**Directive 1:**
In the coin-toss thread, which tools is the asker permitted to use in place of multiplication?

**Passage to read:**
BEGIN

Calculating chance of all heads in 5 toin cosses without multiplication? 5 toin cosses, chance of getting all heads? I know you can easily use multiplication since they are independent events (each toss is), but at this point in the textbook we have not covered it. 
I am only allowed to use additive property (probability of union of disjoint events is the sum of the probability of each event)
and inclusion-exclusion principle $$P(A\cup B) = P(A) + P(B) - P(A\cap B)$$ as well as set operations like union, complement etc.
I know one possible way, which is say each toin coss is event A,B,C,D,E, then
have a complicated expression using inclusion expression principle with many terms?
 A: There are ${5\choose 1}=5$ outcomes with $1$ head. Similarly, there are ${5\choose 2},{5\choose 3},{5\choose 4},{5\choose 5}$ outcomes with $2,3,4,5$ heads, respectively. Hence, the probability of all $5$ coins being head is:
$$\frac{{5\choose 5}}{{5\choose 1}+{5\choose 2}+{5\choose 3}+{5\choose 4}+{5\choose 5}}=\frac{1}{2^5}.$$ 
Note: "toin cosses" must be "coin tosses". Fun facts: "tiyin" is an Uzbek coin and "tashla" is "to toss" in Uzbek.

END

[Dataset excerpts]
BEGIN

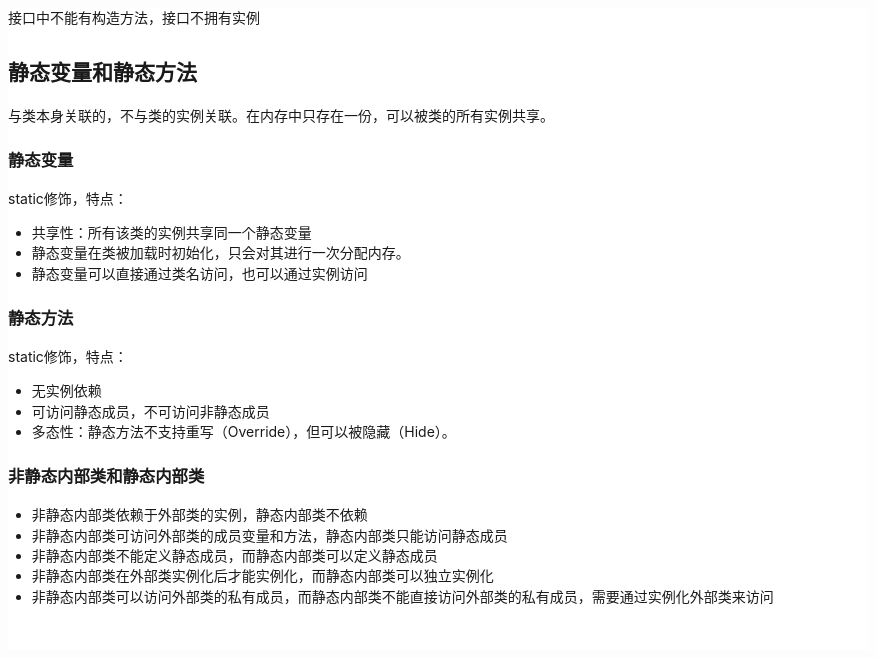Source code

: 接口中不能有构造方法，接口不拥有实例

## 静态变量和静态方法

与类本身关联的，不与类的实例关联。在内存中只存在一份，可以被类的所有实例共享。

### 静态变量

static修饰，特点：

- 共享性：所有该类的实例共享同一个静态变量
- 静态变量在类被加载时初始化，只会对其进行一次分配内存。
- 静态变量可以直接通过类名访问，也可以通过实例访问

### 静态方法

static修饰，特点：

- 无实例依赖
- 可访问静态成员，不可访问非静态成员
- 多态性：静态方法不支持重写（Override），但可以被隐藏（Hide）。

### 非静态内部类和静态内部类

- 非静态内部类依赖于外部类的实例，静态内部类不依赖
- 非静态内部类可访问外部类的成员变量和方法，静态内部类只能访问静态成员
- 非静态内部类不能定义静态成员，而静态内部类可以定义静态成员
- 非静态内部类在外部类实例化后才能实例化，而静态内部类可以独立实例化
- 非静态内部类可以访问外部类的私有成员，而静态内部类不能直接访问外部类的私有成员，需要通过实例化外部类来访问

### 

‍
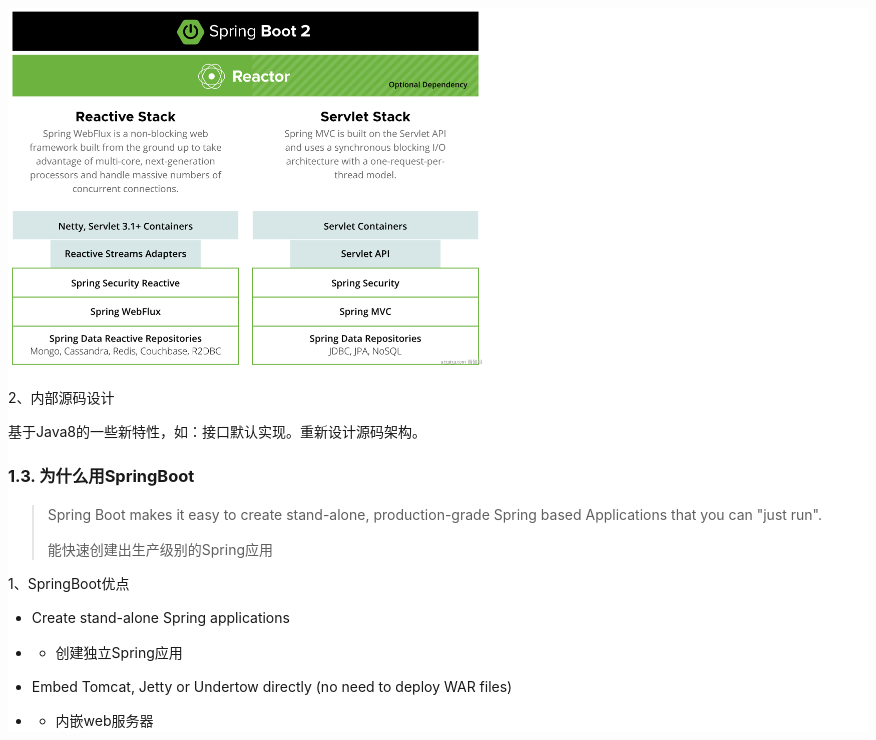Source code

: <img src="Spring Boot 2.x.assets/1602642309979-eac6fe50-dc84-49cc-8ab9-e45b13b90121.png" alt="image.png" style="zoom:50%;" />

2、内部源码设计

基于Java8的一些新特性，如：接口默认实现。重新设计源码架构。

### 1.3. 为什么用SpringBoot

> Spring Boot makes it easy to create stand-alone, production-grade Spring based Applications that you can "just run".
>
> 能快速创建出生产级别的Spring应用

1、SpringBoot优点

- Create stand-alone Spring applications

- - 创建独立Spring应用

- Embed Tomcat, Jetty or Undertow directly (no need to deploy WAR files)

- - 内嵌web服务器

END

**Directive 2:**
From the entries, pull out every line from the start through the line containing "1、SpringBoot优点", and reproduce them word for word, leaving out the pictures.

**Response 1:**
The additive property, the inclusion-exclusion principle, and set operations such as union and complement.

**Response 2:**
Source code

: 接口中不能有构造方法，接口不拥有实例

## 静态变量和静态方法

与类本身关联的，不与类的实例关联。在内存中只存在一份，可以被类的所有实例共享。

### 静态变量

static修饰，特点：

- 共享性：所有该类的实例共享同一个静态变量
- 静态变量在类被加载时初始化，只会对其进行一次分配内存。
- 静态变量可以直接通过类名访问，也可以通过实例访问

### 静态方法

static修饰，特点：

- 无实例依赖
- 可访问静态成员，不可访问非静态成员
- 多态性：静态方法不支持重写（Override），但可以被隐藏（Hide）。

### 非静态内部类和静态内部类

- 非静态内部类依赖于外部类的实例，静态内部类不依赖
- 非静态内部类可访问外部类的成员变量和方法，静态内部类只能访问静态成员
- 非静态内部类不能定义静态成员，而静态内部类可以定义静态成员
- 非静态内部类在外部类实例化后才能实例化，而静态内部类可以独立实例化
- 非静态内部类可以访问外部类的私有成员，而静态内部类不能直接访问外部类的私有成员，需要通过实例化外部类来访问

### 

‍
Source code

: <img src="Spring Boot 2.x.assets/1602642309979-eac6fe50-dc84-49cc-8ab9-e45b13b90121.png" alt="image.png" style="zoom:50%;" />

2、内部源码设计

基于Java8的一些新特性，如：接口默认实现。重新设计源码架构。

### 1.3. 为什么用SpringBoot

> Spring Boot makes it easy to create stand-alone, production-grade Spring based Applications that you can "just run".
>
> 能快速创建出生产级别的Spring应用

1、SpringBoot优点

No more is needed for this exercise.